【发布时间】:2020-10-19 03:28:27
【问题描述】:
我做了以下事情:
- 拆分测试和训练数据。
- 确保测试数据和训练数据之间没有共同点。
- 进行放大以使训练数据具有相同数量的“是”和“否”。
但是,我总是得到 1.0 的最佳参数。这是为什么呢?
这是完整的代码:
from sklearn.tree import DecisionTreeClassifier
from random import randrange
import numpy as np
import seaborn as sns
import pandas as pd
import pandas.util.testing as tm
import matplotlib.pyplot as plt
from sklearn import preprocessing
参考(用于转换文本>数字):
https://www.kaggle.com/pavansubhasht/ibm-hr-analytics-attrition-dataset/discussion/86957
url = "https://raw.githubusercontent.com/furkan-ozbudak/machine-learning/master/input.csv"
# Import data
dataFrame = pd.read_csv(url)
# Drop non-priority features/columns
dataFrame = dataFrame.drop(columns=['Education', 'EmployeeCount', 'NumCompaniesWorked', 'Over18'])
features = [
'Attrition',
'BusinessTravel',
'Department',
'EducationField',
'Gender',
'JobRole',
'MaritalStatus',
'OverTime'
]
stringToNumericDict = {
"Yes":1, "No":0, "Y":1, "N":0,
"Non-Travel":0, "Travel_Frequently":2, "Travel_Rarely": 3,
"Research & Development": 2, "Human Resources":"1", "Sales": 3,
"Life Sciences": 2, "Medical":4, "Other":5, "Marketing": 3, "Technical Degree":6,
"Male": 2, "Female":1,
"Laboratory Technician": 3, "Healthcare Representative": 1, "Manufacturing Director":5,
"Sales Executive": 8, "Research Scientist": 7, "Research Director": 6,"Sales Representative": 9,
"Manager": 4,
"Married": 2, "Divorced": 1, "Single": 3,
}
# Convert Alphabets > Numeric
for feature in features:
dataFrame[feature].replace(stringToNumericDict, inplace=True)
from sklearn.model_selection import train_test_split
from sklearn.metrics import accuracy_score
y = dataFrame['Attrition']
在这里,我将数据拆分以进行测试和训练。
X_train, X_test, y_train, y_test = train_test_split(dataFrame, y, test_size=0.3, random_state=1)
********
任务简述 - 能把这篇关于决策树的帖子里的“在这里,我将数据拆分以进行测试和训练。”一句译成英文吗? 这份清单出自另一来源。
********
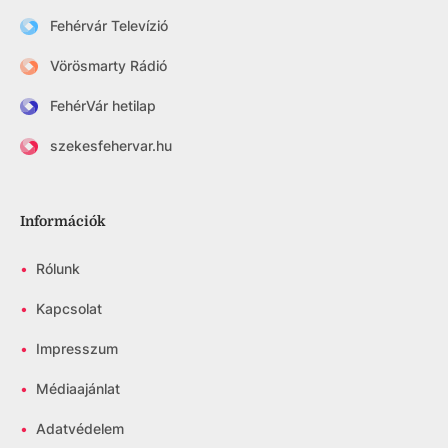
Fehérvár Televízió
Vörösmarty Rádió
FehérVár hetilap
szekesfehervar.hu
Információk
•
Rólunk
•
Kapcsolat
•
Impresszum
•
Médiaajánlat
•
Adatvédelem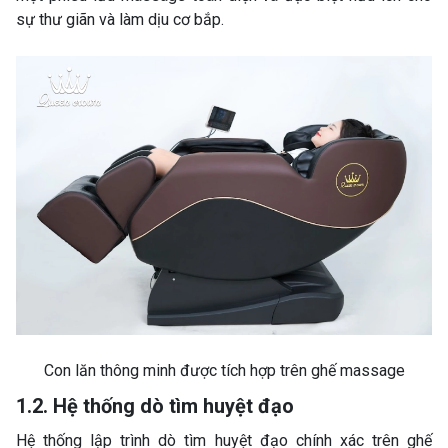
sự thư giãn và làm dịu cơ bắp.
Con lăn thông minh được tích hợp trên ghế massage
1.2. Hệ thống dò tìm huyệt đạo
Hệ thống lập trình dò tìm huyệt đạo chính xác trên ghế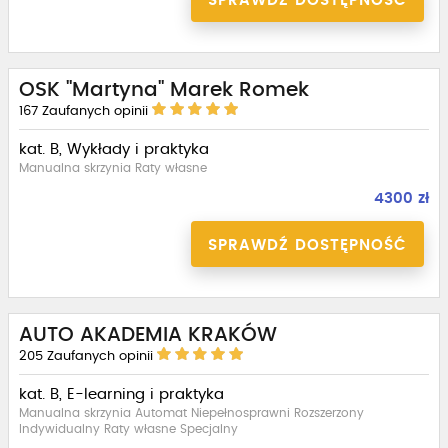
SPRAWDŹ DOSTĘPNOŚĆ
OSK "Martyna" Marek Romek
167
Zaufanych opinii
kat. B, Wykłady i praktyka
Manualna skrzynia Raty własne
4300 zł
SPRAWDŹ DOSTĘPNOŚĆ
AUTO AKADEMIA KRAKÓW
205
Zaufanych opinii
kat. B, E-learning i praktyka
Manualna skrzynia Automat Niepełnosprawni Rozszerzony
Indywidualny Raty własne Specjalny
********
问题解答 - Here, I split the data for testing and training.